Although a bet on the right stock can lead to generous returns, the effort and thought that goes into picking a winning stock is far more tedious than buying a house.

In property, the general rule is that you cannot go wrong if you buy a house at the right location. And there are always a few hot areas where huge returns can be made.

However, the pressure for overall prices in the country to appreciate is growing beyond those so-called hot locations.

The Real Estate and Housing Developers’ Association Malaysia earlier in the week said prices of residential properties, notwithstanding the earlier big gains, was expected to rise 10% to 20% over the next six months.
Another boost to property investment is that money is plentiful right now.

Look at the banks’ advertisements and you can see how innovative loan schemes have become.
Housing loan repayment periods have gone from 30 years to up to 40 years, and home buyers can now take loans up to the age of 70, way past their retirement age.

This works on the premise that their retirement benefits, prior investments or their children’s incomes should be sufficient to pay the mortgages taken out on their homes.

Also, the innovative loan schemes that require smaller downpayments – 5% or even zero payment – has allowed buyers to make huge returns.

A 20% appreciation in property values between the time the house is bought on, say, a 5% downpayment, to the time the house is completed (which is normally a couple of years or so), would see speculators raking in a four-bagger from their small downpayment, even after paying real property gain tax.

The extension of loan periods, the low interest rate environment and the smaller margins banks are willing to take just to grow their market share of property loans, have also helped fuel demand for properties.

“The fate of the banking sector is tied to the property sector,’’ says ECM Libra head of research Bernard Ching.

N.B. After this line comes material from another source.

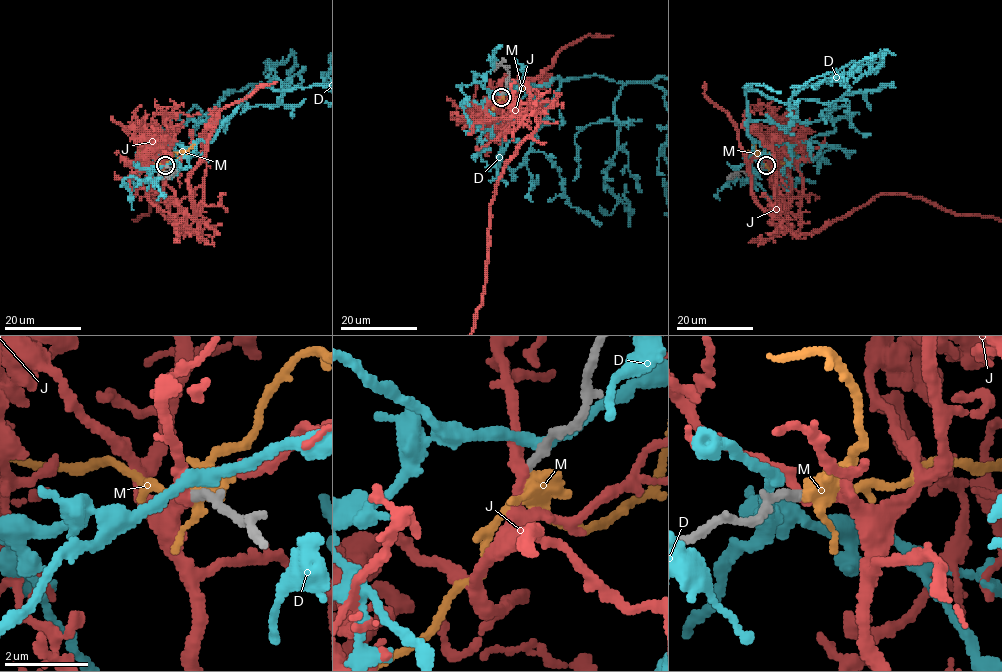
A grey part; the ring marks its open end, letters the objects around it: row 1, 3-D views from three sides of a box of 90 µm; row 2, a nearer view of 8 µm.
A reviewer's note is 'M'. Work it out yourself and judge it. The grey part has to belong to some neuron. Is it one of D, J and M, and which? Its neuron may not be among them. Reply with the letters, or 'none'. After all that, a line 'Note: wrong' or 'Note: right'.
M
Note: right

With half of the loans growth for the banking sector to June (which is 13.3% on an annualised basis) coming from properties, the portion of residential loans on the banks’ books is estimated to be 27%.

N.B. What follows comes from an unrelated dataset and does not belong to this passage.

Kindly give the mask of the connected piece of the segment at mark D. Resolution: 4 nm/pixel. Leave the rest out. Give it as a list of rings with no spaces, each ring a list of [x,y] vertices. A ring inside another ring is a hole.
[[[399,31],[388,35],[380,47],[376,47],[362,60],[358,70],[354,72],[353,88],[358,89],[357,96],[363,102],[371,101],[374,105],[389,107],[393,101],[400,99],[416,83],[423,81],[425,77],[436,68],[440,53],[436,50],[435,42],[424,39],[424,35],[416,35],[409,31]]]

The percentage just prior to the Asian Financial Crisis was said to be around 17%.

The low interest rate environment really began after that crisis and it has been maintained by the subsequent recessions that have hit the country.

This has contributed greatly to a rise in total household debt as a percentage of the economy.
Household debt as a percentage of GDP was 40% in 2000 and today, that figure is around 64%.

“It’s rising and that has been the trend,’’ says Maybank Investment Bank analyst Wong Chew Hann.

Although property loans form a big part of the financial system, analysts say such loans are not in danger of default as the non-performing loan (NPL) ratio is low, particularly for higher-end properties.

But the danger will come should Malaysia suffer a severe recession. Analysts say transport and consumption loans would be the first to signal a default, rather than property loans.

However, with the nature of each new recession different from the ones before, and with recessions becoming more frequent, some analysts point out that if left unchecked, the current situation may become a problem.

To address this, maybe Bank Negara, taking a cue from what China has done, will need to look at instituting more stringent requirements for housing loans.

One suggestion is to impose higher downpayments, based on percentages on a rising scale, for people buying second, third or more houses.

That way, the profit from their initial investments on the homes will shrink after paying off the real property gains tax, thus making it less attractive to punt on house values.

Maybe prudent limits on banks should to be considered, given the banks’ exposure to residential properties.
Whatever the case, its better to err on the side of caution.

A property market collapse always spells trouble for the economy.